WHAT THIS TASK INVOLVES → In the material from its start through the line with "21: (518, 640)", substitute "upper-left" for "top-left" and change nothing else. Leave the pictures out of your answer.

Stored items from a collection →
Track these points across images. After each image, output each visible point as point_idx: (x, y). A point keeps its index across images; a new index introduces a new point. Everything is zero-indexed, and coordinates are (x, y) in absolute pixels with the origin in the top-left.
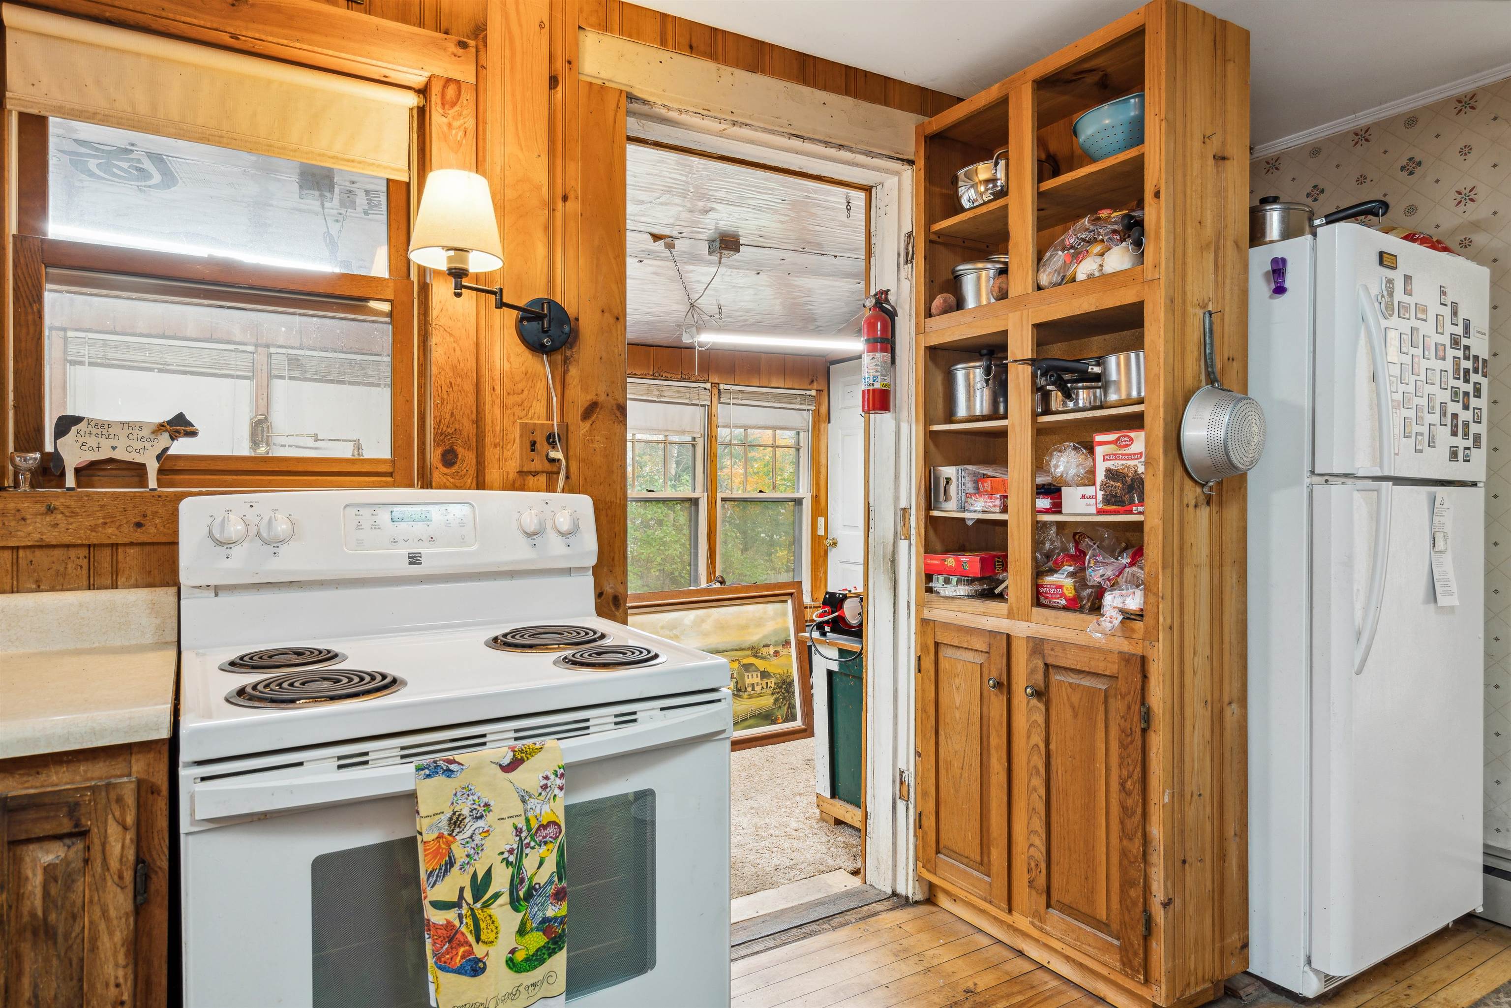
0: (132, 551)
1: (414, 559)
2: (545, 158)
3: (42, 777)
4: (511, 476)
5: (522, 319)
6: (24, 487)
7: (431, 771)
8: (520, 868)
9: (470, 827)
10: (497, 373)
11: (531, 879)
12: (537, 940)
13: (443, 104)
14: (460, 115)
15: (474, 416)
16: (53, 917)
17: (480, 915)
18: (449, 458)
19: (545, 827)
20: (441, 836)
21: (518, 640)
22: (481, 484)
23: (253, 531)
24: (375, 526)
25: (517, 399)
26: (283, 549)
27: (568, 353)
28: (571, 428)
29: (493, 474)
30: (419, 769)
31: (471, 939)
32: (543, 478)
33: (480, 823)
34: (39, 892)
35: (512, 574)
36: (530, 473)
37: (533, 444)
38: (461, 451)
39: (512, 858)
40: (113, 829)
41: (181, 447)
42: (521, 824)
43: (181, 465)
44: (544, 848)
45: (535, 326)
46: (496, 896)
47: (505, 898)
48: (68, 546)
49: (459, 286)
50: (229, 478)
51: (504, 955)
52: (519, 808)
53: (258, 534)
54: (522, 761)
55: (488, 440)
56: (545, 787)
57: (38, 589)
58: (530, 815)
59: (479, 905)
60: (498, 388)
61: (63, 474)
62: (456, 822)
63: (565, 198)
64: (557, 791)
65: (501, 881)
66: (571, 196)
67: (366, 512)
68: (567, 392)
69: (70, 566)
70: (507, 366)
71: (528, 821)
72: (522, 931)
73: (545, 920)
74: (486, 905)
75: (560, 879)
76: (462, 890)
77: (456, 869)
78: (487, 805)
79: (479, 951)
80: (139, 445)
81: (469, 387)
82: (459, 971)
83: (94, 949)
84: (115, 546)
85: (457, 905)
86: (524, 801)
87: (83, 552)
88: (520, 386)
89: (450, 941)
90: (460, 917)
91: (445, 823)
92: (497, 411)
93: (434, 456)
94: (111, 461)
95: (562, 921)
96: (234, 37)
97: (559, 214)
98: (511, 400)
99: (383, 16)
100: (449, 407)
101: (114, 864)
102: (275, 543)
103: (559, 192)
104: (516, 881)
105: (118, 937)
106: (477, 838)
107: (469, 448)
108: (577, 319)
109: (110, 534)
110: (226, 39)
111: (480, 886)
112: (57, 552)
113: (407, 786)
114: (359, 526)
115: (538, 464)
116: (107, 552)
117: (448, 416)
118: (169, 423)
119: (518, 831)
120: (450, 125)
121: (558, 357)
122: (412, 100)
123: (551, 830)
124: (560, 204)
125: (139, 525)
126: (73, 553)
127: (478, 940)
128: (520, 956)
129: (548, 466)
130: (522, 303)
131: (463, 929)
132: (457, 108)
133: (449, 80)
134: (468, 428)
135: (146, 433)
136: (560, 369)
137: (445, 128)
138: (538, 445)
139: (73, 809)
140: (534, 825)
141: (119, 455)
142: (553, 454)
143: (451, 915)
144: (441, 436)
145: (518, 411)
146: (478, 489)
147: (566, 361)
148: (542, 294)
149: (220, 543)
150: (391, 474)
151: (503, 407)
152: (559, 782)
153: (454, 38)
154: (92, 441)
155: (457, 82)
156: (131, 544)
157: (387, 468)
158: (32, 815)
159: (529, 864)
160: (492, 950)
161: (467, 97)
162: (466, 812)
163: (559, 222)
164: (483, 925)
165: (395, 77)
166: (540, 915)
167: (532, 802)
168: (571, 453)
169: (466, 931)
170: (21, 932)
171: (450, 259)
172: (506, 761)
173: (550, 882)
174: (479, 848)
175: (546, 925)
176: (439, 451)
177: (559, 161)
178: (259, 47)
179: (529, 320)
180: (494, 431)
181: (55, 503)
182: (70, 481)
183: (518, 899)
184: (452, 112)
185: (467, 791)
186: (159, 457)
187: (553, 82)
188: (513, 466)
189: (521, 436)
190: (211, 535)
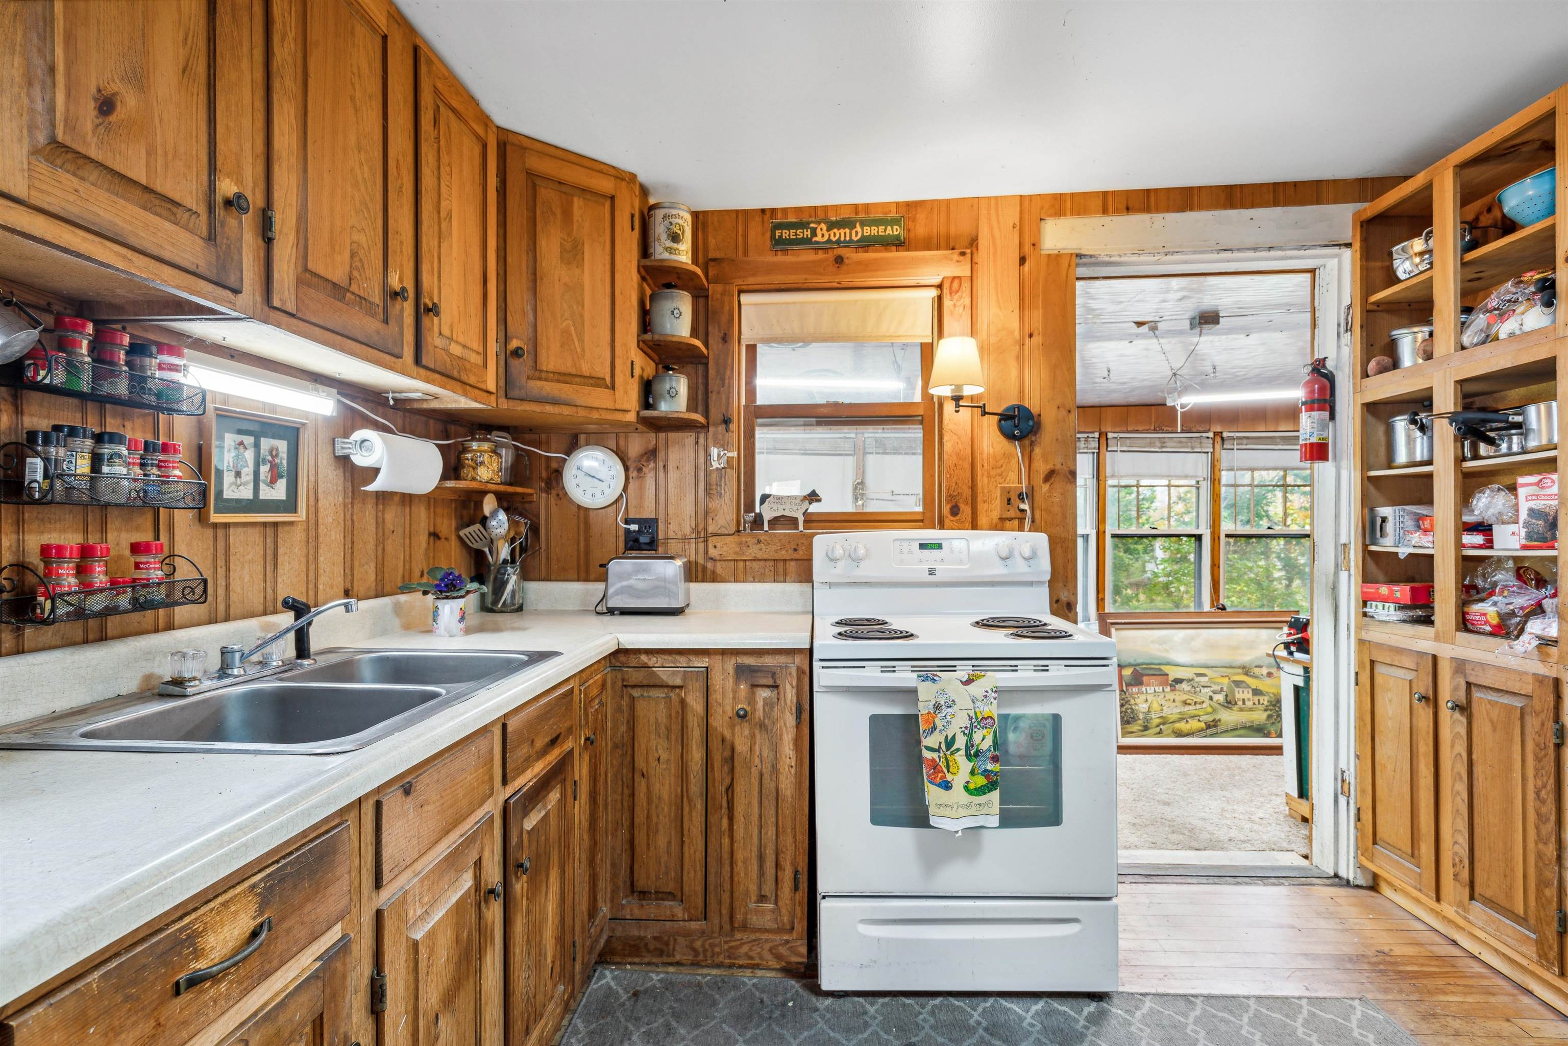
0: (793, 563)
1: (932, 572)
2: (1017, 312)
3: (762, 659)
4: (994, 521)
5: (1000, 421)
6: (748, 530)
7: (926, 679)
8: (971, 738)
9: (945, 711)
10: (985, 456)
11: (978, 746)
12: (981, 781)
13: (951, 293)
14: (961, 298)
15: (970, 484)
16: (766, 721)
17: (949, 758)
18: (955, 511)
19: (986, 719)
20: (929, 713)
21: (990, 623)
22: (974, 526)
23: (847, 553)
24: (910, 552)
25: (999, 471)
26: (862, 564)
27: (1033, 438)
28: (1035, 488)
29: (983, 520)
30: (919, 676)
31: (945, 770)
32: (1016, 522)
33: (950, 710)
34: (761, 709)
35: (992, 584)
36: (1007, 519)
37: (1009, 500)
38: (962, 506)
39: (967, 732)
40: (788, 686)
41: (814, 508)
42: (972, 714)
43: (814, 518)
44: (985, 731)
45: (1010, 423)
46: (958, 750)
47: (963, 752)
48: (765, 560)
49: (958, 406)
50: (836, 524)
51: (963, 783)
52: (971, 705)
53: (850, 555)
54: (973, 681)
55: (980, 498)
56: (986, 697)
57: (754, 581)
58: (977, 710)
59: (949, 753)
60: (985, 465)
61: (763, 524)
62: (937, 707)
63: (1031, 336)
64: (993, 700)
65: (961, 742)
66: (1035, 334)
67: (905, 544)
68: (1033, 465)
69: (767, 570)
70: (991, 450)
71: (976, 713)
72: (972, 773)
73: (986, 771)
74: (952, 753)
75: (995, 750)
76: (940, 743)
77: (937, 732)
78: (953, 701)
79: (949, 777)
80: (795, 508)
81: (967, 466)
82: (939, 785)
83: (781, 739)
84: (785, 560)
85: (938, 751)
86: (973, 702)
87: (772, 563)
88: (1000, 463)
89: (934, 769)
90: (939, 757)
91: (931, 707)
92: (985, 480)
93: (946, 509)
94: (783, 516)
95: (996, 774)
96: (839, 283)
97: (1026, 347)
98: (993, 473)
99: (917, 249)
100: (955, 479)
101: (788, 702)
102: (856, 560)
103: (1027, 332)
104: (969, 745)
105: (790, 736)
106: (948, 717)
107: (967, 504)
108: (1040, 415)
109: (783, 554)
110: (835, 285)
111: (950, 743)
112: (762, 563)
113: (912, 684)
114: (901, 552)
115: (1013, 513)
116: (782, 563)
117: (954, 484)
118: (809, 495)
119: (971, 718)
120: (955, 306)
121: (1027, 442)
122: (934, 293)
123: (989, 721)
124: (1027, 340)
125: (795, 550)
126: (768, 563)
127: (948, 771)
128: (972, 786)
129: (1019, 515)
130: (999, 412)
131: (941, 764)
132: (959, 294)
133: (954, 278)
134: (967, 492)
135: (798, 501)
136: (1028, 450)
137: (952, 308)
138: (1012, 501)
139: (773, 675)
140: (980, 717)
141: (787, 513)
142: (1022, 506)
143: (935, 755)
144: (950, 497)
145: (999, 479)
146: (973, 529)
147: (1032, 444)
148: (1015, 402)
149: (832, 560)
150: (922, 521)
151: (989, 477)
152: (994, 695)
153: (957, 251)
154: (775, 507)
155: (959, 278)
156: (792, 560)
157: (920, 517)
158: (759, 674)
159: (977, 737)
160: (955, 777)
161: (966, 285)
162: (942, 703)
163: (1027, 352)
164: (951, 764)
165: (923, 282)
166: (983, 767)
167: (978, 704)
168: (1035, 505)
169: (942, 764)
170: (755, 725)
171: (953, 391)
172: (964, 679)
173: (989, 750)
174: (949, 723)
175: (986, 773)
176: (949, 507)
177: (1027, 312)
178: (851, 285)
179: (1005, 420)
180: (983, 493)
181: (761, 538)
182: (766, 527)
183: (971, 755)
184: (956, 297)
185: (943, 692)
186: (804, 514)
187: (1023, 260)
188: (995, 515)
189: (1001, 495)
190: (827, 555)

ANSWER SPACE →
Track these points across images. After each image, output each visible point as point_idx: (x, y). A point keeps its index across images; a new index introduces a new point. Everything is zero-indexed, and coordinates are (x, y) in absolute pixels with the origin in the upper-left.
0: (132, 551)
1: (414, 559)
2: (545, 158)
3: (42, 777)
4: (511, 476)
5: (522, 319)
6: (24, 487)
7: (431, 771)
8: (520, 868)
9: (470, 827)
10: (497, 373)
11: (531, 879)
12: (537, 940)
13: (443, 104)
14: (460, 115)
15: (474, 416)
16: (53, 917)
17: (480, 915)
18: (449, 458)
19: (545, 827)
20: (441, 836)
21: (518, 640)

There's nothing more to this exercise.